Excerpt
2. The Judge found that the Appellant had not taken reasonable steps to establish that her nationality was not Ethiopian for the reasons given in paragraphs 34 to 36. The Judge had regard to the Appellant's preferred language not being Tigrinyan and evidence that Ethiopian was used by Eritreans who had been deported, paragraphs 38. The Judge also rejected the Appellant's claim to be of the Pentecostal faith.
3. The grounds of application argued that the Judge had not had sufficient regard to the evidence relating to the language that the Appellant speaks would be Ethiopian and that the Appellant's findings that Tigrinyan would be her home language was insufficiently reasoned. Secondly it is argued that the approach to the Appellant's claimed deportation should have been made explicitly. With regard to the Appellant's faith the findings made were not consistent with the evidence relating to the evidence of corruption and the ability of a person to obtain their release and the reasons were not sufficient, it was not clear if the Appellant's witness's evidence had been accepted. Fourthly the Judge had erred in respect of the Appellant's efforts to establish her nationality and had not had regard to the totality of the evidence.
4. At the Upper Tribunal hearing the parties made submissions in line with their respective positions. The submissions are set out in the Record of Proceedings and referred to where relevant below. Mr Bates submitted that the key issue in the appeal was the Appellant's nationality, if that was accepted then it was accepted that the Appellant would be at risk on return.
5. The Judge's conclusions centre on the Appellant's use of Ethiopian rather than Tigrinyan and the Judge's findings that the Appellant's lack of Tigrinyan being at odds with his finding that that would have been the language that she used at home given her parents' background. The issue of the Appellant's language was discussed as part of the considerations given to nationality.

Information provided

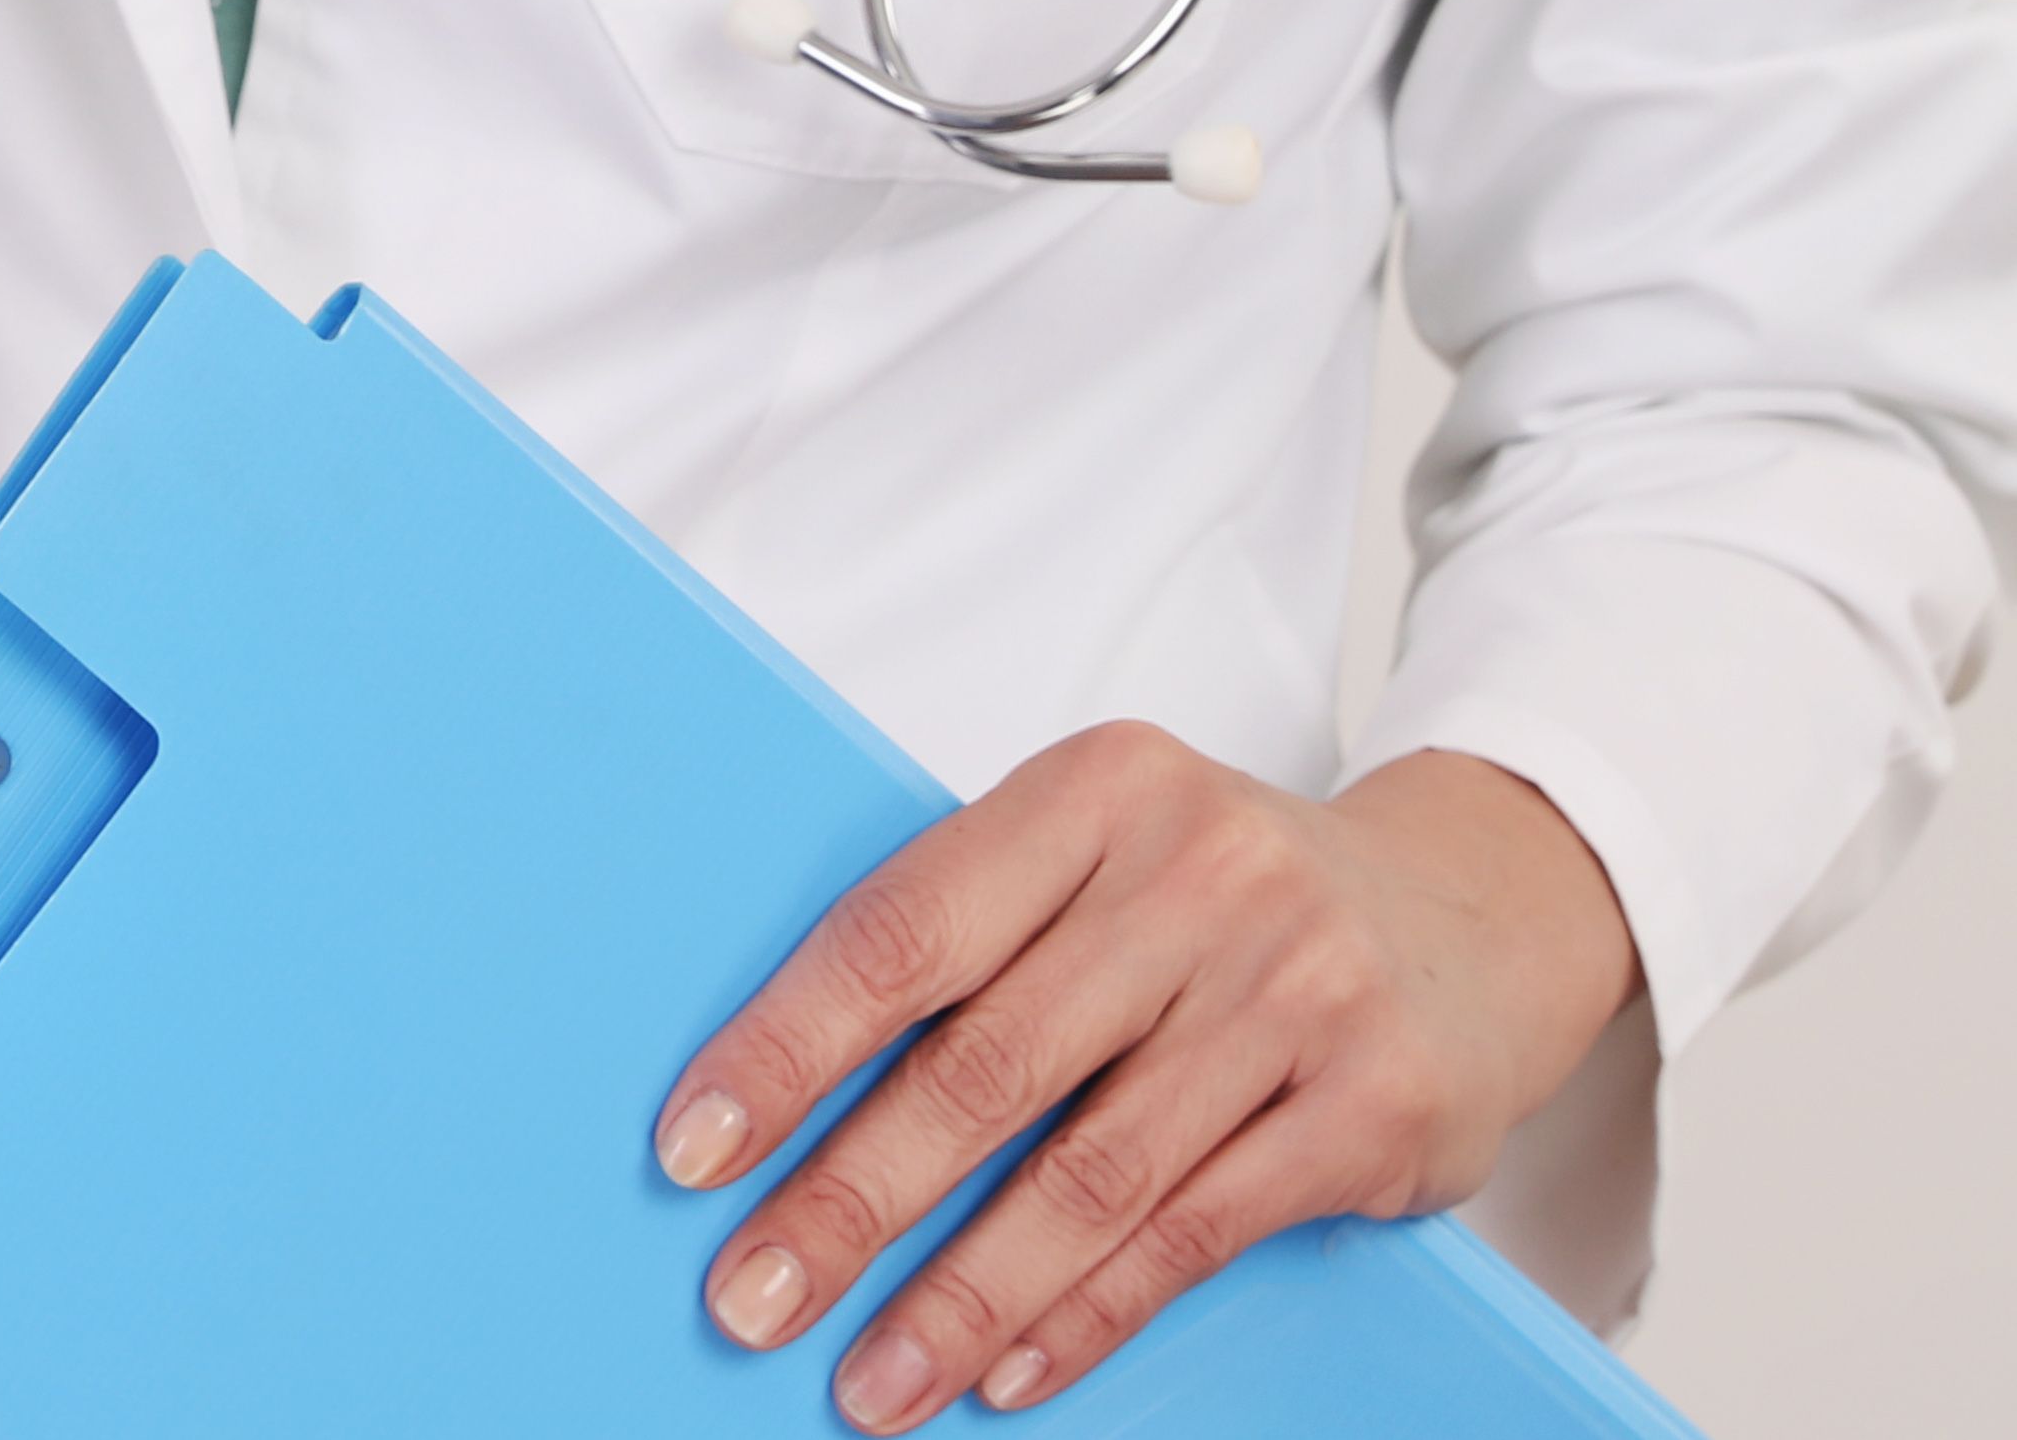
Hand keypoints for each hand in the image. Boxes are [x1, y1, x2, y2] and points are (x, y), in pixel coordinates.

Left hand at [658, 731, 1637, 1423]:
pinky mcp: (1377, 1105)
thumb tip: (784, 1096)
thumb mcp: (1104, 857)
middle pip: (983, 1069)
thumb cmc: (1226, 893)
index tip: (693, 1150)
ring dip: (960, 1296)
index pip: (901, 932)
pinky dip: (1088, 1312)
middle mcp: (1200, 877)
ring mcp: (1298, 991)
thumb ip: (975, 940)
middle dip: (849, 1202)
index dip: (785, 1048)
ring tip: (871, 1378)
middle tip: (751, 1297)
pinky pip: (1196, 1232)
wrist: (1475, 910)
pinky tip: (1006, 1368)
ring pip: (1088, 1174)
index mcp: (1096, 790)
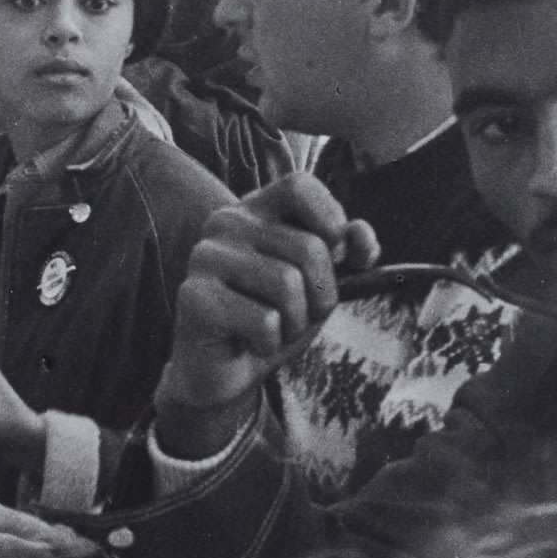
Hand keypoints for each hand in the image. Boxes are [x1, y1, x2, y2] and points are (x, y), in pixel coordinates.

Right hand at [154, 172, 380, 457]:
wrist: (222, 372)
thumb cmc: (272, 319)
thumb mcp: (317, 283)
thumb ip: (343, 253)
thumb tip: (362, 237)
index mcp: (253, 210)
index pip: (300, 185)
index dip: (332, 219)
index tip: (339, 256)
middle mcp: (225, 223)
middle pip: (308, 247)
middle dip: (322, 295)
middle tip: (298, 316)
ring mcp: (205, 258)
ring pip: (288, 284)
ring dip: (295, 323)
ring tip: (274, 330)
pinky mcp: (194, 297)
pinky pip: (265, 320)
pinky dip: (271, 343)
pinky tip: (251, 344)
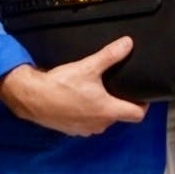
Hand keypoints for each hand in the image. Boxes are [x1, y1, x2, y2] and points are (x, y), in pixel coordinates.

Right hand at [0, 35, 147, 135]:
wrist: (31, 98)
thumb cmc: (60, 85)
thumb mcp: (88, 66)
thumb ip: (110, 55)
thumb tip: (128, 43)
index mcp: (108, 111)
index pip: (137, 115)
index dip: (143, 105)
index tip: (140, 94)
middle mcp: (100, 124)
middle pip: (119, 116)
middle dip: (119, 102)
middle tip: (115, 86)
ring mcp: (85, 130)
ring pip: (102, 119)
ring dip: (101, 108)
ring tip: (95, 91)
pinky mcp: (71, 130)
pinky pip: (86, 122)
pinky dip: (86, 113)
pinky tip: (77, 99)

Aim of the task
Write out the part of the appeal decision excerpt that starts at "4. At the Upper" and ends at "given to nationality.", word for word.

Solution to the exercise
4. At the Upper Tribunal hearing the parties made submissions in line with their respective positions. The submissions are set out in the Record of Proceedings and referred to where relevant below. Mr Bates submitted that the key issue in the appeal was the Appellant's nationality, if that was accepted then it was accepted that the Appellant would be at risk on return.
5. The Judge's conclusions centre on the Appellant's use of Ethiopian rather than Tigrinyan and the Judge's findings that the Appellant's lack of Tigrinyan being at odds with his finding that that would have been the language that she used at home given her parents' background. The issue of the Appellant's language was discussed as part of the considerations given to nationality.